DIRECTIONS:
1: In the text on starting a new job, which preparations does the opening sentence describe doing before the first day?
2: How many minutes early does the text on starting a new job recommend arriving on the first day?
3: Write the next part of the text on starting a new job, beginning after its final sentence.

TEXT TO READ:
----

Picture this, you spend 1+ hours doing your hair and/or makeup, pick out the perfect outfit, and rehearse talking points in the mirror to prepare yourself. In this case, we’re not talking about your first school dance, we’re referencing your first day at a new job. You’re likely mentally and physically prepared, but once you step on the scene you may fold in the pressure. Or you may thrive in a new environment in which case you likely won’t benefit from this read. We’re here to help put your mind at ease with a few tips and tricks to make your first day successful and overcome those first-day jitters!

If you’re feeling antsy on your first day, try to remind yourself that is completely normal, and you likely feel that way because you CARE. A first impression can make or break a relationship so it is understandable that you may be hyper-focused on making a good one. The anticipation builds on your commute there (or if you are remote, the moments before logging on), and it’s easy to let your mind wander. Having a plan of action is strongly encouraged, so select the tips below that best suit you and your needs, and your first day is sure to go off without a hitch!

  1. Arrive 15 minutes early. The last thing anybody wants to be doing on their first day is running late as it will likely set the whole day off. We recommend you plan your route accordingly to give yourself sufficient time to arrive early. This will show your eagerness to work and will give you time to get settled in when you arrive.

----

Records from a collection
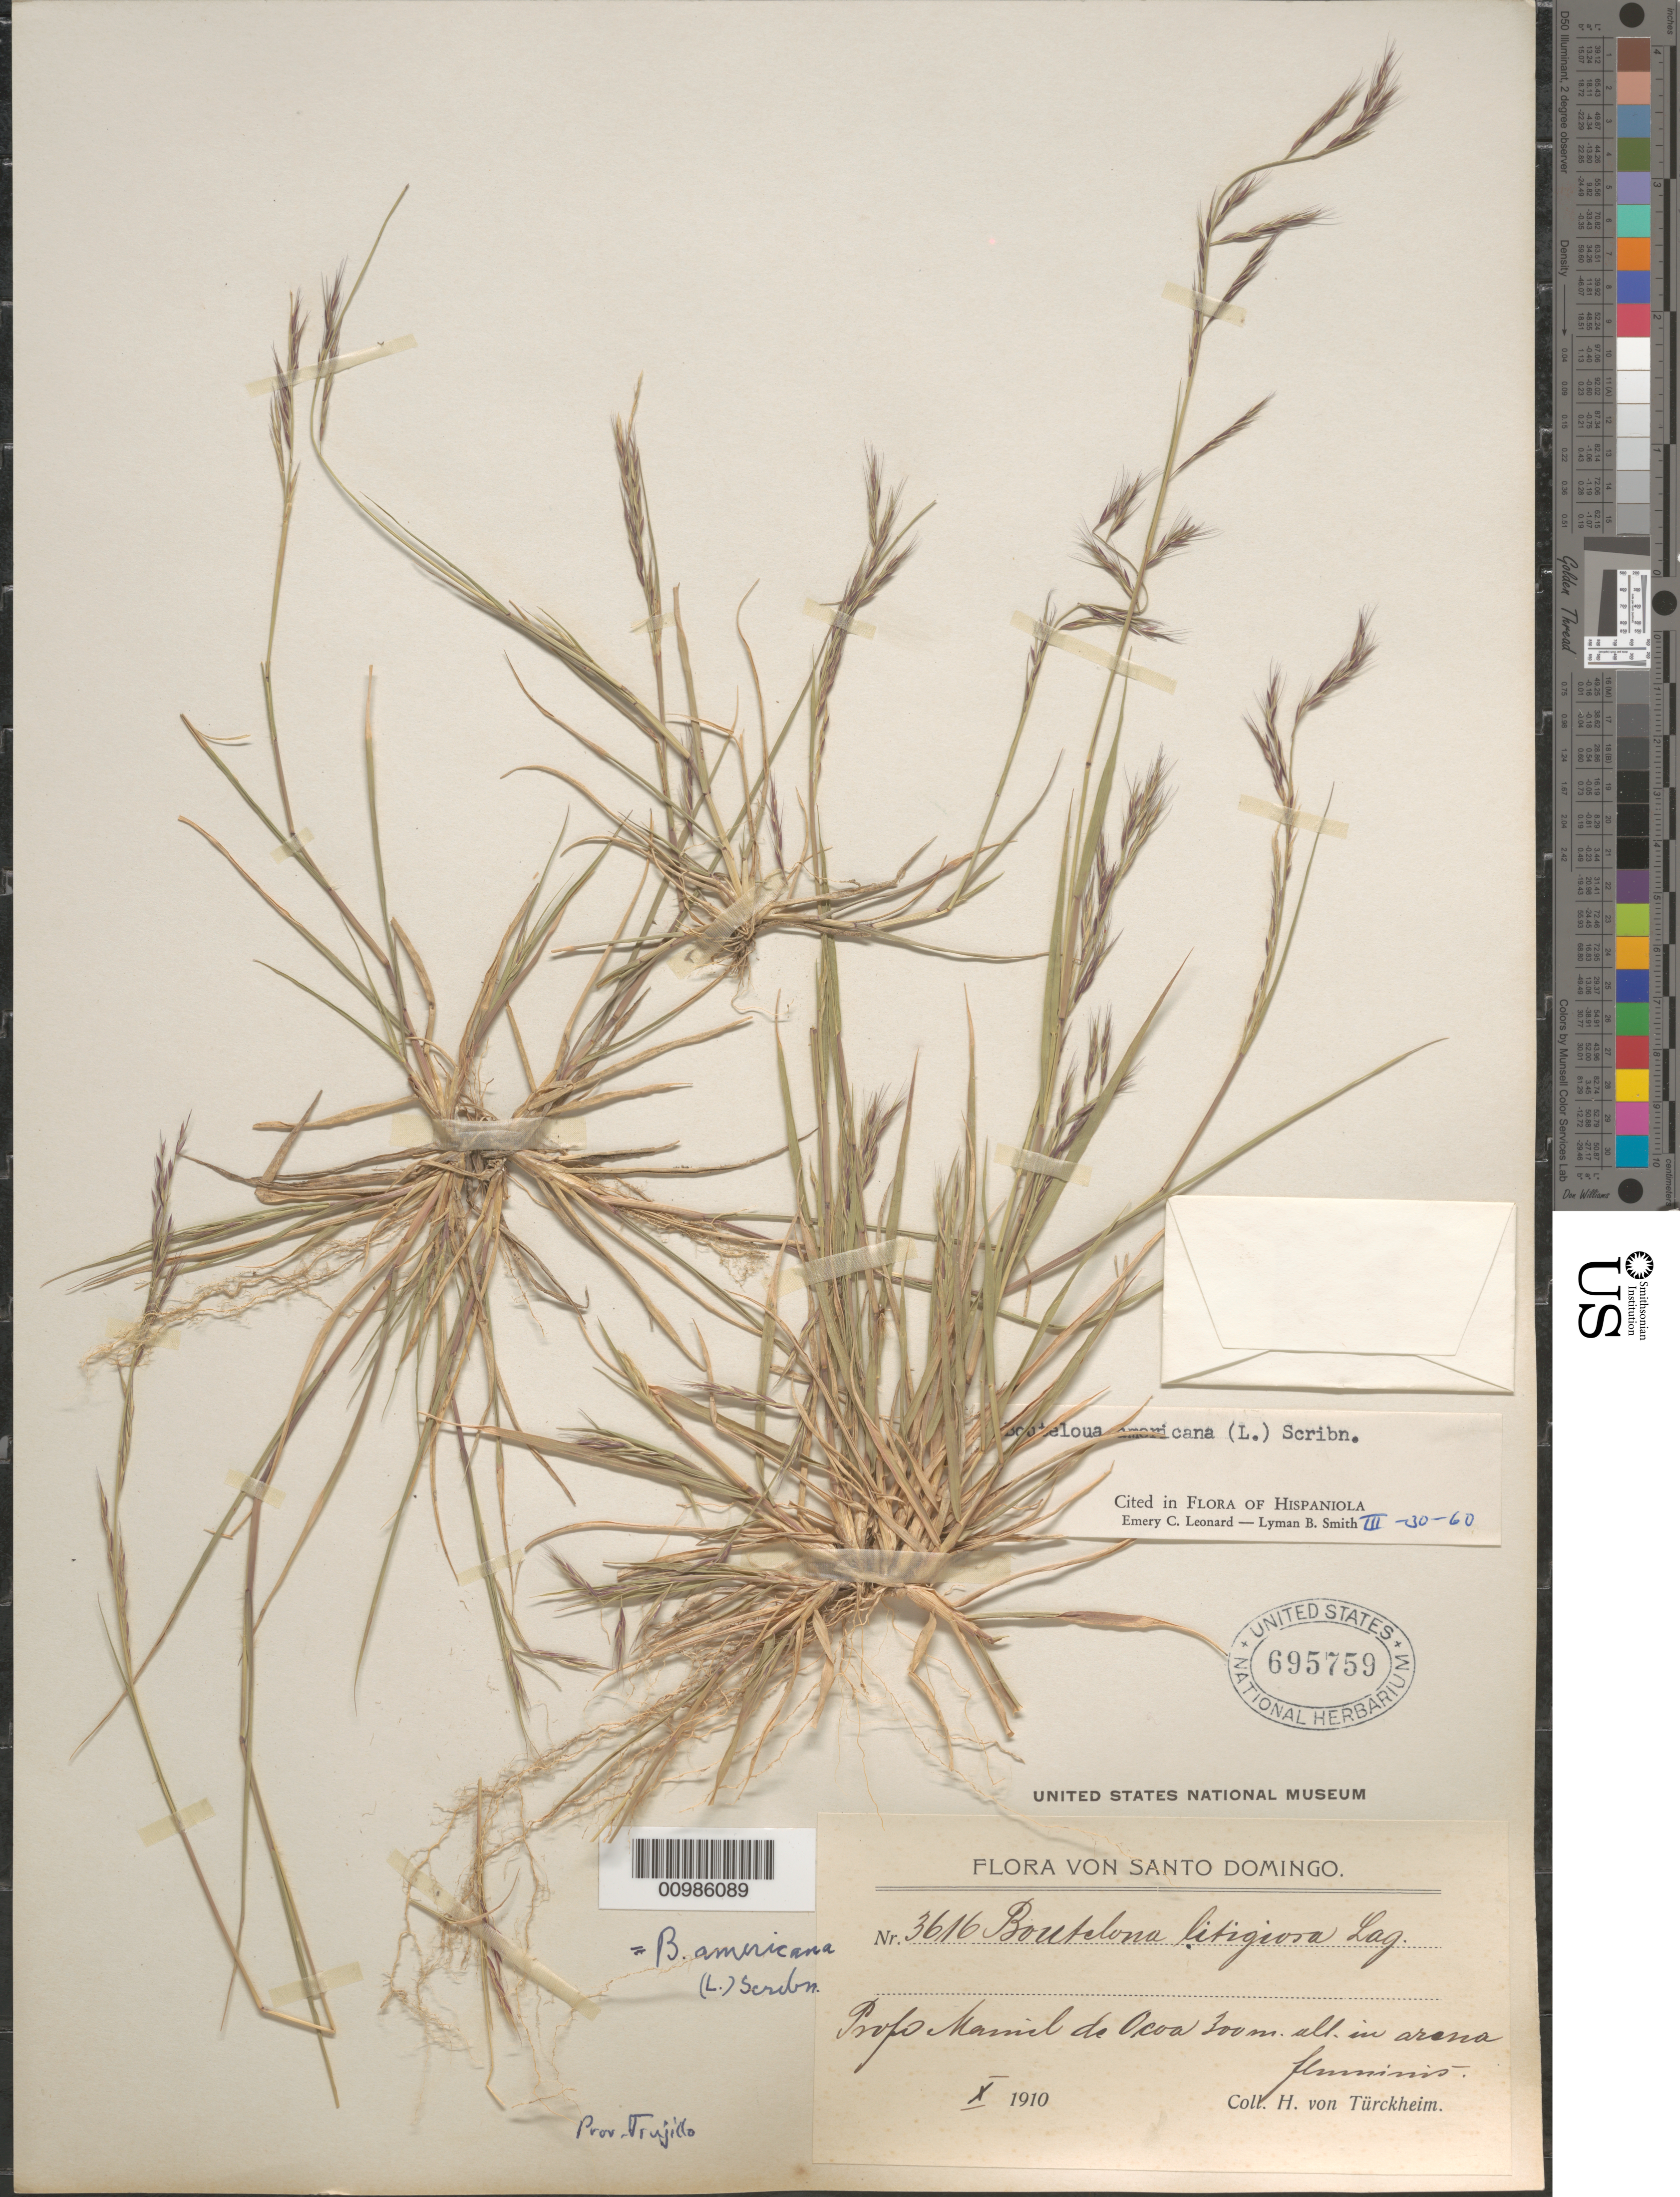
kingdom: Plantae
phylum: Tracheophyta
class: Liliopsida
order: Poales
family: Poaceae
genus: Bouteloua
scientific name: Bouteloua americana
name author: (L.) Scribn.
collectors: H. von Türckheim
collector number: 3616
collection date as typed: Oct 1910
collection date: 1910-10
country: Dominican Republic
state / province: Distrito Nacional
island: Hispaniola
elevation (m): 300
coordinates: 0 N, 0 E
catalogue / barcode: US 695759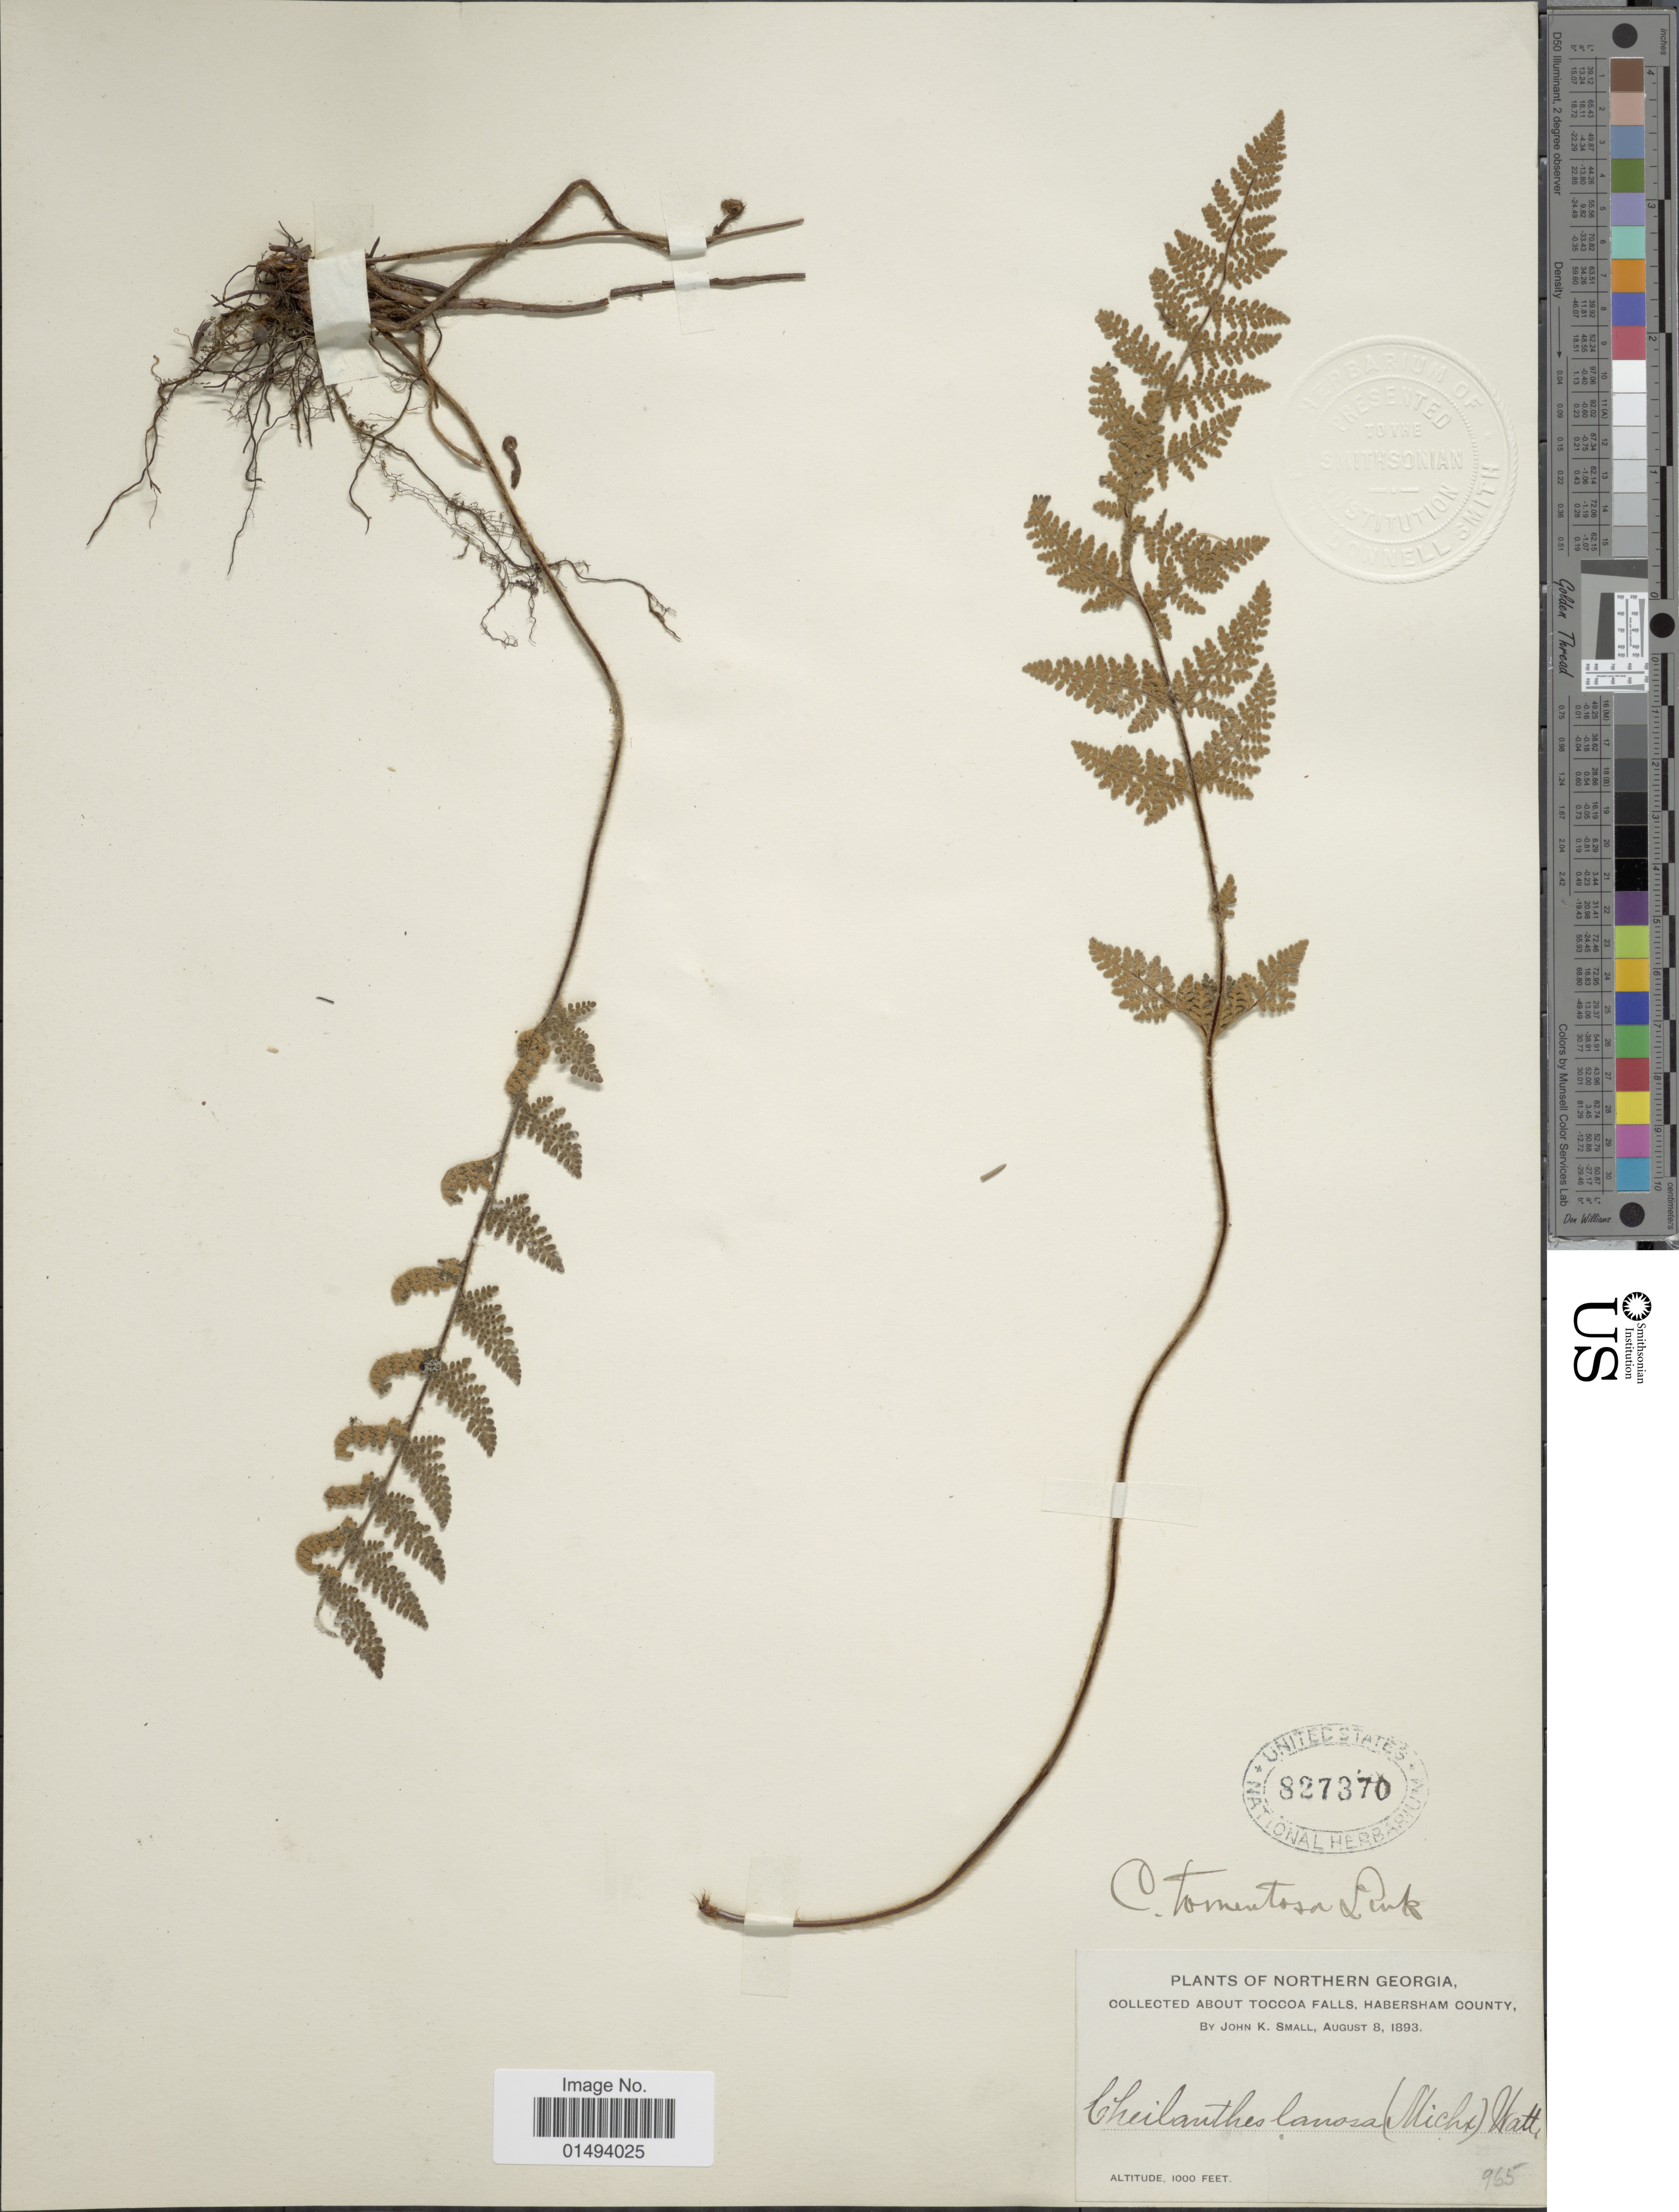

----

IN RESPONSE:
1: Spending 1+ hours doing your hair and/or makeup, picking out the perfect outfit, and rehearsing talking points in the mirror.

2: 15 minutes.

3:
  2. Prepare a pitch. It is recommended that you mentally prepare a few points about yourself, what background you come from (professionally), and what your new role will be. Your new coworkers will be eager to meet you and will probably ask questions to get to know you better. Being prepared with a few key points about yourself will allow you to answer seemingly endless questions with ease. Calm, cool, and collected.
  3. Learn the culture. It is important to learn the culture that you will be working in. Observe how coworkers work together and how they speak with each other. By doing this you will determine who you may want to spend a majority of your time with (and who you may not). It is recommended to surround yourself with people who are successful in their role and may empower you to do the same.
  4. Take notes. Chances are for the first week or two you will be getting loads of information thrown your way. Taking notes will help you reference back to some key points that may be of value to your role. Of course, nobody expects you to retain every single piece of information the first time but taking the extra step to take notes shows that you are proactive and likely quick to learn.
  5. Smile. It hopefully goes without saying but smiling will show that you actually want to be there. If you don’t smile it may cause your coworkers to believe you may be closed off and will deter them from approaching.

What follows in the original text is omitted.